The Juneau School District welcomed the action, said Superintendent Peggy Cowan.

Morse suspended Joe Frederick after he displayed the banner, with its reference to marijuana use, when the Olympic torch passed through Juneau in 2002 on its way to the Winter Games in Salt Lake City.

Frederick, then a senior, was off school property when he hoisted the banner but was suspended for violating the school's policy of promoting illegal substances at a school-sanctioned event.

The School Board upheld the suspension, and a federal judge initially dismissed Frederick's lawsuit. The 9th Circuit U.S. Court of Appeals said the banner was vague and nonsensical and Frederick's civil rights had been violated.

At that point, the School Board retained Starr, who investigated President Clinton's relationship with White House intern Monica Lewinsky. He took the case free of charge.

"We are gratified that the highest court in the land recognizes the very difficult position in which the Ninth Circuit's Frederick ruling has placed school boards and school administrators throughout the country," Cowan said in a prepared statement.

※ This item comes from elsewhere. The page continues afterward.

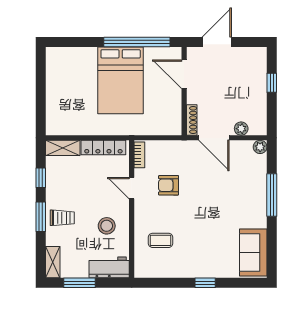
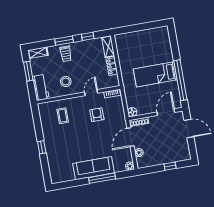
bed: (121, 80) -> (155, 74), width x0.67
floor lamp: (174, 128) -> (132, 112), added
locker: (103, 148) -> (112, 67), width x0.66
sofa: (253, 252) -> (93, 168), moved, width x1.36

"We are hopeful that a decision from the Supreme Court will remove the cloud of uncertainty and confusion that currently hangs over our ability to maintain a consistent message to our students that use of drugs and alcohol is harmful and illegal," she said.

The appeals court said that even if the banner could be construed as a positive message about marijuana use, the school could not punish or censor a student's speech just because it promotes a social message contrary to one the school favors.

Frederick said his motivation for unfurling the banner, at least 14 feet long, was simple: He wanted it seen on television since the torch relay event was being covered by local stations. When Morse saw it, she crossed the street from the school, grabbed the banner and crumpled it. She later suspended Frederick for 10 days.

Morse still works for the Juneau school system but is no longer the high school principal. Frederick is a student at the University of Idaho.

The court is expected to hear arguments in the case in late February. In addition to the First Amendment issue, the court also will consider whether Morse can be held personally liable for monetary damages.

The appeals panel said she could be held liable because she admitted to being aware of the pertinent case law regarding student rights. The court said the law was clear and Morse was aware of it when she punished Frederick.

The National School Boards Association, American Association of School Administrators, DARE America and other drug prevention groups filed legal briefs with the Supreme Court in support of the district's case.

The case is Juneau School Board v. Frederick, 06-278.